Please set down each line of the data again, unchanged.

**** Data under study

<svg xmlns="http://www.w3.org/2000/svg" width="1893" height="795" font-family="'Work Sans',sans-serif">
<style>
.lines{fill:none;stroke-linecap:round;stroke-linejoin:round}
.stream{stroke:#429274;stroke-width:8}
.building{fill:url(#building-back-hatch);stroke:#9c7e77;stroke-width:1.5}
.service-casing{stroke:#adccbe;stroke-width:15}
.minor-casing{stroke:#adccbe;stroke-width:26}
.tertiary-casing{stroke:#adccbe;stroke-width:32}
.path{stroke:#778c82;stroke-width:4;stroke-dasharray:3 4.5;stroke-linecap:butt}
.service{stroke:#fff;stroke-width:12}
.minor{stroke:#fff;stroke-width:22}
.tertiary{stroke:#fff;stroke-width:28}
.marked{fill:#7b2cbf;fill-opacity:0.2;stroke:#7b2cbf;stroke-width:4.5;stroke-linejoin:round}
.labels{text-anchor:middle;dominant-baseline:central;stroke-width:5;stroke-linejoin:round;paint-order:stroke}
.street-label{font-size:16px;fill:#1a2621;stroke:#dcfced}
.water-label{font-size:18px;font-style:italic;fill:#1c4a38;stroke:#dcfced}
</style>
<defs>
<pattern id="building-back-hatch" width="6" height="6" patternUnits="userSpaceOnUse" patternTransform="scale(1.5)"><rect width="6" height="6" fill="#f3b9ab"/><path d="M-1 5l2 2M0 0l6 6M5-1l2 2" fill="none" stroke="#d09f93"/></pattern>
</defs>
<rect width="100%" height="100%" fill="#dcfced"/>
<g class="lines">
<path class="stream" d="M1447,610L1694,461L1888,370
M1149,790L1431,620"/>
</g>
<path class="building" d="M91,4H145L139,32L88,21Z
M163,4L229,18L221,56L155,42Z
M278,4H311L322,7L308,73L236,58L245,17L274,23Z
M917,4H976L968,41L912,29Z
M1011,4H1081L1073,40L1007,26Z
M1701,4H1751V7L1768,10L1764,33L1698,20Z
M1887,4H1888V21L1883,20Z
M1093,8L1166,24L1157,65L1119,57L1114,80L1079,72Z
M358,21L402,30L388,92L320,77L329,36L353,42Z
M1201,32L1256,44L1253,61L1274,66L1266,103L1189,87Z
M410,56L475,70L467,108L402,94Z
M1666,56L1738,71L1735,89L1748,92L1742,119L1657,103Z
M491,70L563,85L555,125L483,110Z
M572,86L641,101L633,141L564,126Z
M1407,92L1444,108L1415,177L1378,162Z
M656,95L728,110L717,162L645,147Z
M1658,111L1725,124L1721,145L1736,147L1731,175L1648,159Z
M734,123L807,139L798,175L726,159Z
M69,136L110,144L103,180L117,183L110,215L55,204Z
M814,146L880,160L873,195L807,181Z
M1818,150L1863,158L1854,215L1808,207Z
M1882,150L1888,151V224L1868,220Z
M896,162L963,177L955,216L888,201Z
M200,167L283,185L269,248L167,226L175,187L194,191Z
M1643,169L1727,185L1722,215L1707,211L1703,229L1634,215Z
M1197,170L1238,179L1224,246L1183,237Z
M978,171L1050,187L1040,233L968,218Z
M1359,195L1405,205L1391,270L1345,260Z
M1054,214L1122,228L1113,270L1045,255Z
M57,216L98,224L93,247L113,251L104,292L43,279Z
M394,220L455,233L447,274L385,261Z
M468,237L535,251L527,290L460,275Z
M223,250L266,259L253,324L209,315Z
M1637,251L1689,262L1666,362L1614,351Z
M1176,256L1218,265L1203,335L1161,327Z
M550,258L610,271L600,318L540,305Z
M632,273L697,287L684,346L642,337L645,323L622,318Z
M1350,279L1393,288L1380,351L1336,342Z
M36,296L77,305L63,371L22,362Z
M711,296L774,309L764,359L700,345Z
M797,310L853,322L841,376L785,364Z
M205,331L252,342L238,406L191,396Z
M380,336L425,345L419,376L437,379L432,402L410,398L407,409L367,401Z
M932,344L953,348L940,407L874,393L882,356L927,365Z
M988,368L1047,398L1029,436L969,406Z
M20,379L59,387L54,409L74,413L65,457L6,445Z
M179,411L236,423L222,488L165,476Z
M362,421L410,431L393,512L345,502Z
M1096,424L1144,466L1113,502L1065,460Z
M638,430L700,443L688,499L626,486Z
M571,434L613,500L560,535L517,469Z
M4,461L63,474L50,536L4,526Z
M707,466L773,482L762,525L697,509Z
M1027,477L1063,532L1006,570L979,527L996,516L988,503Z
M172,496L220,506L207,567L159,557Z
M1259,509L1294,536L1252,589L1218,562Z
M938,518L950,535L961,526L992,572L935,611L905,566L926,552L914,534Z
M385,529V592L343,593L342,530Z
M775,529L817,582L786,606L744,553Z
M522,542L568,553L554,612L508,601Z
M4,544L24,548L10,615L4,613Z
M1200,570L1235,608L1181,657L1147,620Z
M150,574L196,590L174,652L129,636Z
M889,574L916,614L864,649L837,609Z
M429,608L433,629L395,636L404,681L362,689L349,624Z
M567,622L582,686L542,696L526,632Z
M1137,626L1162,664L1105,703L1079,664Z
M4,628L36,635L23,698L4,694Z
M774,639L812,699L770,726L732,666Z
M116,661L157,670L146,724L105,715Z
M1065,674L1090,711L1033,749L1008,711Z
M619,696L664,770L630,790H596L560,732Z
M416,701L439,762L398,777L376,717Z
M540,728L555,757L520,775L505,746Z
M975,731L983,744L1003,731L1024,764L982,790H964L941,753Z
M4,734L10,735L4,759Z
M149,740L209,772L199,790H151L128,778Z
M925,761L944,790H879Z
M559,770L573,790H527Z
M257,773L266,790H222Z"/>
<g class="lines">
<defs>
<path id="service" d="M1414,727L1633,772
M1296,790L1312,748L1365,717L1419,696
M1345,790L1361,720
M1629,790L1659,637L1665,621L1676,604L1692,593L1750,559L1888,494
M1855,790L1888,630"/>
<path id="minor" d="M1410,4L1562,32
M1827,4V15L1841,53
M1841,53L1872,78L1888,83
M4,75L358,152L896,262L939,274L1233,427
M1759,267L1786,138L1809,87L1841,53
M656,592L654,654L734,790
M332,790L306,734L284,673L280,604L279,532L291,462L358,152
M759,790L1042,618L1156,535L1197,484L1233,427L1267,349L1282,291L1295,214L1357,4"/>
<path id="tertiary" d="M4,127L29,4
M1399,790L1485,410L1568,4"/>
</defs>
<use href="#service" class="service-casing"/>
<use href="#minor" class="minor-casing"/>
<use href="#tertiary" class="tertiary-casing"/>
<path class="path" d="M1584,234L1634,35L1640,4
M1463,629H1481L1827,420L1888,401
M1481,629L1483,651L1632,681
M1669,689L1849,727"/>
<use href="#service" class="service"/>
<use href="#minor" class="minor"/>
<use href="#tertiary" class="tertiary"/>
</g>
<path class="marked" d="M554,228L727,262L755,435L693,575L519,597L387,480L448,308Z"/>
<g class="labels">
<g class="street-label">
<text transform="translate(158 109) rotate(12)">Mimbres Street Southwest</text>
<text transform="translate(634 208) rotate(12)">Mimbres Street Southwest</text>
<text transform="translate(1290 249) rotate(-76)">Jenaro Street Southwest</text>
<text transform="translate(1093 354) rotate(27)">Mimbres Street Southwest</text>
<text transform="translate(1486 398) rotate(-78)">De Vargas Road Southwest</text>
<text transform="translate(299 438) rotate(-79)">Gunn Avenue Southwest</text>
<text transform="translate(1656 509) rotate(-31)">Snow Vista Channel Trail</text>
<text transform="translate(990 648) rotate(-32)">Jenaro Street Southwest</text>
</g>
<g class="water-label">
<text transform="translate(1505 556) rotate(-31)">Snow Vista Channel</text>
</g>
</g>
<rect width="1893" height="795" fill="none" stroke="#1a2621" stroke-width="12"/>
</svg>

********

▶ [Solved problem]:
<svg xmlns="http://www.w3.org/2000/svg" width="1893" height="795" font-family="'Work Sans',sans-serif">
<style>
.lines{fill:none;stroke-linecap:round;stroke-linejoin:round}
.stream{stroke:#429274;stroke-width:8}
.building{fill:url(#building-back-hatch);stroke:#9c7e77;stroke-width:1.5}
.service-casing{stroke:#adccbe;stroke-width:15}
.minor-casing{stroke:#adccbe;stroke-width:26}
.tertiary-casing{stroke:#adccbe;stroke-width:32}
.path{stroke:#778c82;stroke-width:4;stroke-dasharray:3 4.5;stroke-linecap:butt}
.service{stroke:#fff;stroke-width:12}
.minor{stroke:#fff;stroke-width:22}
.tertiary{stroke:#fff;stroke-width:28}
.marked{fill:#7b2cbf;fill-opacity:0.2;stroke:#7b2cbf;stroke-width:4.5;stroke-linejoin:round}
.labels{text-anchor:middle;dominant-baseline:central;stroke-width:5;stroke-linejoin:round;paint-order:stroke}
.street-label{font-size:16px;fill:#1a2621;stroke:#dcfced}
.water-label{font-size:18px;font-style:italic;fill:#1c4a38;stroke:#dcfced}
</style>
<defs>
<pattern id="building-back-hatch" width="6" height="6" patternUnits="userSpaceOnUse" patternTransform="scale(1.5)"><rect width="6" height="6" fill="#f3b9ab"/><path d="M-1 5l2 2M0 0l6 6M5-1l2 2" fill="none" stroke="#d09f93"/></pattern>
</defs>
<rect width="100%" height="100%" fill="#dcfced"/>
<g class="lines">
<path class="stream" d="M1447,610L1694,461L1888,370
M1149,790L1431,620"/>
</g>
<path class="building" d="M91,4H145L139,32L88,21Z
M163,4L229,18L221,56L155,42Z
M278,4H311L322,7L308,73L236,58L245,17L274,23Z
M917,4H976L968,41L912,29Z
M1011,4H1081L1073,40L1007,26Z
M1701,4H1751V7L1768,10L1764,33L1698,20Z
M1887,4H1888V21L1883,20Z
M1093,8L1166,24L1157,65L1119,57L1114,80L1079,72Z
M358,21L402,30L388,92L320,77L329,36L353,42Z
M1201,32L1256,44L1253,61L1274,66L1266,103L1189,87Z
M410,56L475,70L467,108L402,94Z
M1666,56L1738,71L1735,89L1748,92L1742,119L1657,103Z
M491,70L563,85L555,125L483,110Z
M572,86L641,101L633,141L564,126Z
M1407,92L1444,108L1415,177L1378,162Z
M656,95L728,110L717,162L645,147Z
M1658,111L1725,124L1721,145L1736,147L1731,175L1648,159Z
M734,123L807,139L798,175L726,159Z
M69,136L110,144L103,180L117,183L110,215L55,204Z
M814,146L880,160L873,195L807,181Z
M1818,150L1863,158L1854,215L1808,207Z
M1882,150L1888,151V224L1868,220Z
M896,162L963,177L955,216L888,201Z
M200,167L283,185L269,248L167,226L175,187L194,191Z
M1643,169L1727,185L1722,215L1707,211L1703,229L1634,215Z
M1197,170L1238,179L1224,246L1183,237Z
M978,171L1050,187L1040,233L968,218Z
M1359,195L1405,205L1391,270L1345,260Z
M1054,214L1122,228L1113,270L1045,255Z
M57,216L98,224L93,247L113,251L104,292L43,279Z
M394,220L455,233L447,274L385,261Z
M468,237L535,251L527,290L460,275Z
M223,250L266,259L253,324L209,315Z
M1637,251L1689,262L1666,362L1614,351Z
M1176,256L1218,265L1203,335L1161,327Z
M550,258L610,271L600,318L540,305Z
M632,273L697,287L684,346L642,337L645,323L622,318Z
M1350,279L1393,288L1380,351L1336,342Z
M36,296L77,305L63,371L22,362Z
M711,296L774,309L764,359L700,345Z
M797,310L853,322L841,376L785,364Z
M205,331L252,342L238,406L191,396Z
M380,336L425,345L419,376L437,379L432,402L410,398L407,409L367,401Z
M932,344L953,348L940,407L874,393L882,356L927,365Z
M988,368L1047,398L1029,436L969,406Z
M20,379L59,387L54,409L74,413L65,457L6,445Z
M179,411L236,423L222,488L165,476Z
M362,421L410,431L393,512L345,502Z
M1096,424L1144,466L1113,502L1065,460Z
M638,430L700,443L688,499L626,486Z
M571,434L613,500L560,535L517,469Z
M4,461L63,474L50,536L4,526Z
M707,466L773,482L762,525L697,509Z
M1027,477L1063,532L1006,570L979,527L996,516L988,503Z
M172,496L220,506L207,567L159,557Z
M1259,509L1294,536L1252,589L1218,562Z
M938,518L950,535L961,526L992,572L935,611L905,566L926,552L914,534Z
M385,529V592L343,593L342,530Z
M775,529L817,582L786,606L744,553Z
M522,542L568,553L554,612L508,601Z
M4,544L24,548L10,615L4,613Z
M1200,570L1235,608L1181,657L1147,620Z
M150,574L196,590L174,652L129,636Z
M889,574L916,614L864,649L837,609Z
M429,608L433,629L395,636L404,681L362,689L349,624Z
M567,622L582,686L542,696L526,632Z
M1137,626L1162,664L1105,703L1079,664Z
M4,628L36,635L23,698L4,694Z
M774,639L812,699L770,726L732,666Z
M116,661L157,670L146,724L105,715Z
M1065,674L1090,711L1033,749L1008,711Z
M619,696L664,770L630,790H596L560,732Z
M416,701L439,762L398,777L376,717Z
M540,728L555,757L520,775L505,746Z
M975,731L983,744L1003,731L1024,764L982,790H964L941,753Z
M4,734L10,735L4,759Z
M149,740L209,772L199,790H151L128,778Z
M925,761L944,790H879Z
M559,770L573,790H527Z
M257,773L266,790H222Z"/>
<g class="lines">
<defs>
<path id="service" d="M1414,727L1633,772
M1296,790L1312,748L1365,717L1419,696
M1345,790L1361,720
M1629,790L1659,637L1665,621L1676,604L1692,593L1750,559L1888,494
M1855,790L1888,630"/>
<path id="minor" d="M1410,4L1562,32
M1827,4V15L1841,53
M1841,53L1872,78L1888,83
M4,75L358,152L896,262L939,274L1233,427
M1759,267L1786,138L1809,87L1841,53
M656,592L654,654L734,790
M332,790L306,734L284,673L280,604L279,532L291,462L358,152
M759,790L1042,618L1156,535L1197,484L1233,427L1267,349L1282,291L1295,214L1357,4"/>
<path id="tertiary" d="M4,127L29,4
M1399,790L1485,410L1568,4"/>
</defs>
<use href="#service" class="service-casing"/>
<use href="#minor" class="minor-casing"/>
<use href="#tertiary" class="tertiary-casing"/>
<path class="path" d="M1584,234L1634,35L1640,4
M1463,629H1481L1827,420L1888,401
M1481,629L1483,651L1632,681
M1669,689L1849,727"/>
<use href="#service" class="service"/>
<use href="#minor" class="minor"/>
<use href="#tertiary" class="tertiary"/>
</g>
<path class="marked" d="M554,228L727,262L755,435L693,575L519,597L387,480L448,308Z"/>
<g class="labels">
<g class="street-label">
<text transform="translate(158 109) rotate(12)">Mimbres Street Southwest</text>
<text transform="translate(634 208) rotate(12)">Mimbres Street Southwest</text>
<text transform="translate(1290 249) rotate(-76)">Jenaro Street Southwest</text>
<text transform="translate(1093 354) rotate(27)">Mimbres Street Southwest</text>
<text transform="translate(1486 398) rotate(-78)">De Vargas Road Southwest</text>
<text transform="translate(299 438) rotate(-79)">Gunn Avenue Southwest</text>
<text transform="translate(1656 509) rotate(-31)">Snow Vista Channel Trail</text>
<text transform="translate(990 648) rotate(-32)">Jenaro Street Southwest</text>
</g>
<g class="water-label">
<text transform="translate(1505 556) rotate(-31)">Snow Vista Channel</text>
</g>
</g>
<rect width="1893" height="795" fill="none" stroke="#1a2621" stroke-width="12"/>
</svg>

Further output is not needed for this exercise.